Plus de 400 personnes avaient rempli la grande salle d'un hôtel du centre-ville, une salle probablement trop petite pour l'événement. Si l'auditoire était réceptif, il était cependant moins nombreux que celui que l'on retrouve habituellement lors des déjeuners-causeries de la chambre de commerce de Montréal.

Mis à part quelques invités de la table d'honneur, dont Charles Sirois, président de Telesystem et cofondateur de la Coalition avenir Québec, Pierre Karl Péladeau, PDG de Quebecor Media, et Claude Castonguay, ex-ministre de la Santé et ex-PDG de La Laurentienne, on ne retrouvait pas de grosses pointures du monde économique montréalais.

La table d'honneur ne comptait aucun représentant d'institutions publiques québécoises. Michael Sabia, PDG de la Caisse de dépôt, n'était pas là, ni Jacques Daoust, président d'Investissement Québec. Bref, ce n'était pas un déjeuner-causerie où tout un chacun tenait à s'afficher.

Remarquer, si c’est ce genre de pointure
Que l'on veut avoir, des employés d'États, ce n'est pas fort !

L'auditoire n'était pas composé de tables homogènes réservées par des entreprises, comme c'est le cas habituellement. C'est par groupes de deux ou trois que les gens sont venus entendre François Legault. On retrouvait beaucoup de consultants ainsi que des représentants de commissions scolaires, une des cibles de rationalisation préférées du chef de Coalition avenir Québec.

Cela étant, François Legault, que l'on dit proche du milieu des affaires, n'a pas soulevé l'enthousiasme avec la présentation de sa vision du développement économique de Montréal. Seules deux timides vagues d'applaudissements ont ponctué son discours.

L'ovation de fin d'allocution a été laborieusement télécommandée de la table d'honneur et a mis du temps à convaincre l'auditoire.

«Il y avait beaucoup d'observateurs, de gens intéressés à entendre ce que François Legault avait à dire. Mais ce n'était pas un discours mobilisateur», observe Hubert Bolduc, vice-président, communications, de Cascades et ancien attaché de presse du premier ministre Bernard Landry.

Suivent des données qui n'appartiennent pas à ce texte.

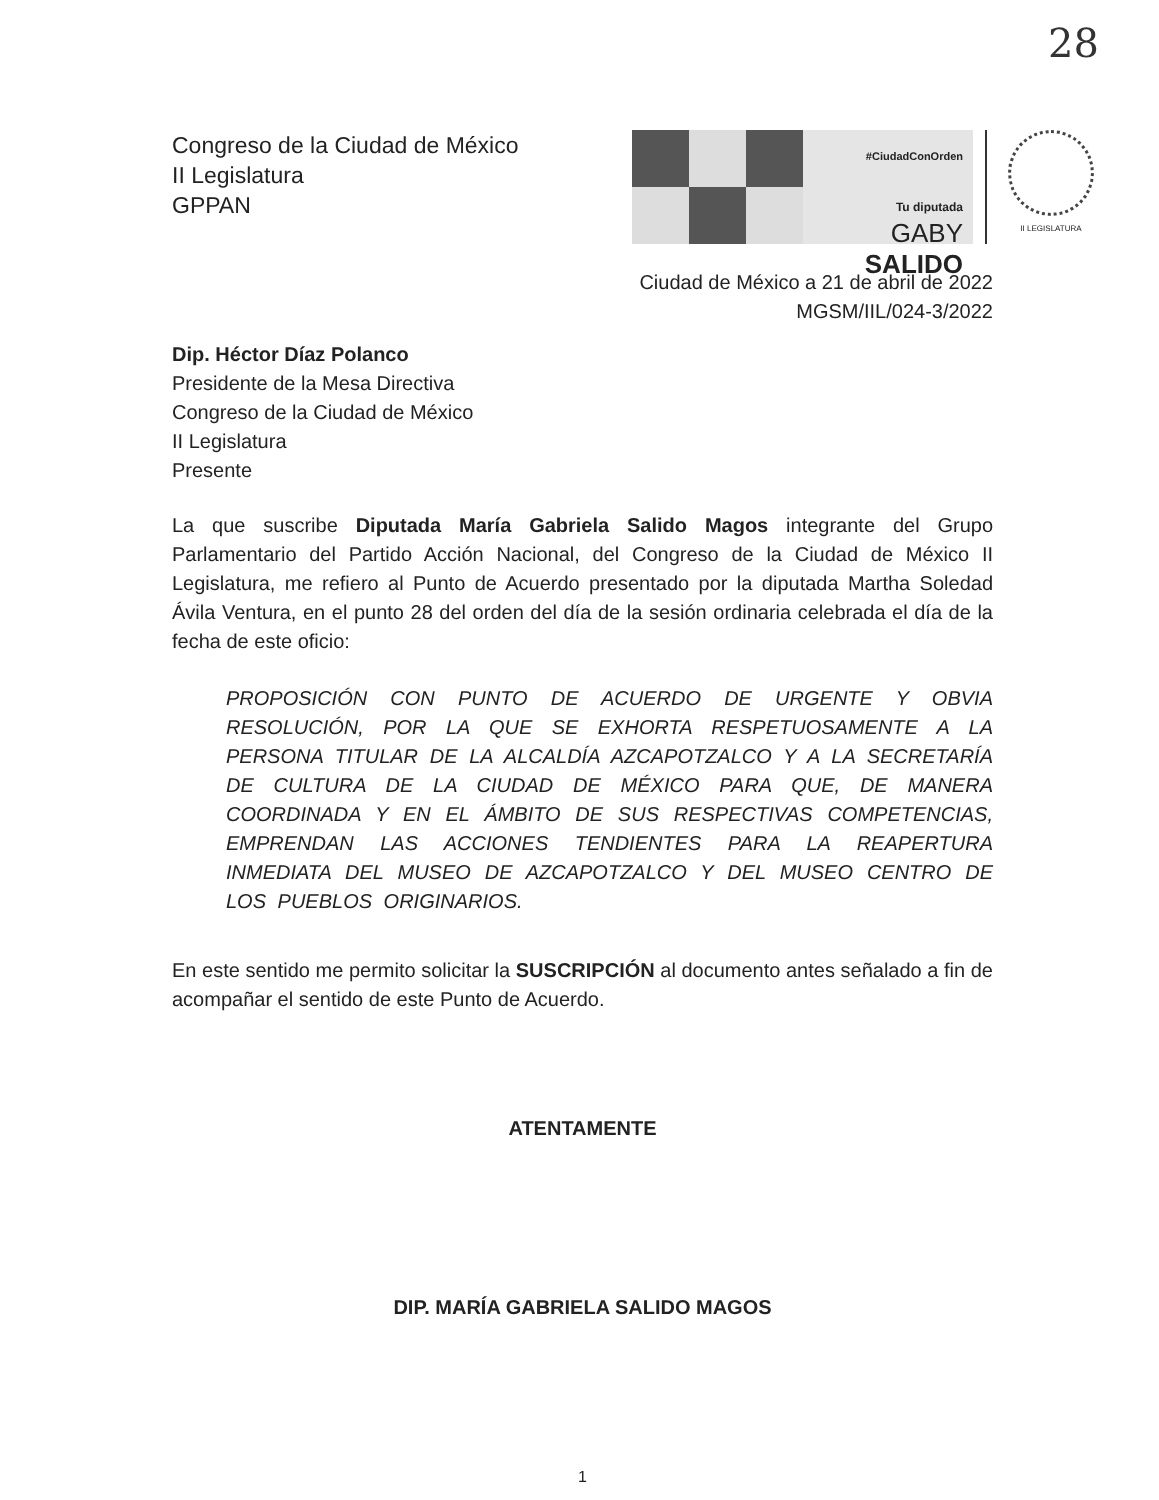28
Congreso de la Ciudad de México
II Legislatura
GPPAN
#CiudadConOrden
Tu diputada
GABY SALIDO
II LEGISLATURA
Ciudad de México a 21 de abril de 2022
MGSM/IIL/024-3/2022
Dip. Héctor Díaz Polanco
Presidente de la Mesa Directiva
Congreso de la Ciudad de México
II Legislatura
Presente
La que suscribe Diputada María Gabriela Salido Magos integrante del Grupo Parlamentario del Partido Acción Nacional, del Congreso de la Ciudad de México II Legislatura, me refiero al Punto de Acuerdo presentado por la diputada Martha Soledad Ávila Ventura, en el punto 28 del orden del día de la sesión ordinaria celebrada el día de la fecha de este oficio:
PROPOSICIÓN CON PUNTO DE ACUERDO DE URGENTE Y OBVIA RESOLUCIÓN, POR LA QUE SE EXHORTA RESPETUOSAMENTE A LA PERSONA TITULAR DE LA ALCALDÍA AZCAPOTZALCO Y A LA SECRETARÍA DE CULTURA DE LA CIUDAD DE MÉXICO PARA QUE, DE MANERA COORDINADA Y EN EL ÁMBITO DE SUS RESPECTIVAS COMPETENCIAS, EMPRENDAN LAS ACCIONES TENDIENTES PARA LA REAPERTURA INMEDIATA DEL MUSEO DE AZCAPOTZALCO Y DEL MUSEO CENTRO DE LOS PUEBLOS ORIGINARIOS.
En este sentido me permito solicitar la SUSCRIPCIÓN al documento antes señalado a fin de acompañar el sentido de este Punto de Acuerdo.
ATENTAMENTE
DIP. MARÍA GABRIELA SALIDO MAGOS
1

Il s'agissait de la première allocution publique de François Legault depuis le lancement officiel de son parti politique, le 14 novembre dernier.

Lundi soir, M. Legault avait aussi courtisé les gens d'affaires, au cours d'un cocktail privé au Club Mont-Royal. Quelque 200 comptables et avocats de Québec inc. étaient venus rencontrer le nouveau chef politique.

«Si je deviens premier ministre, il y aura plus de comptables que d'avocats dans mon gouvernement», a-t-il prévenu à la blague son auditoire.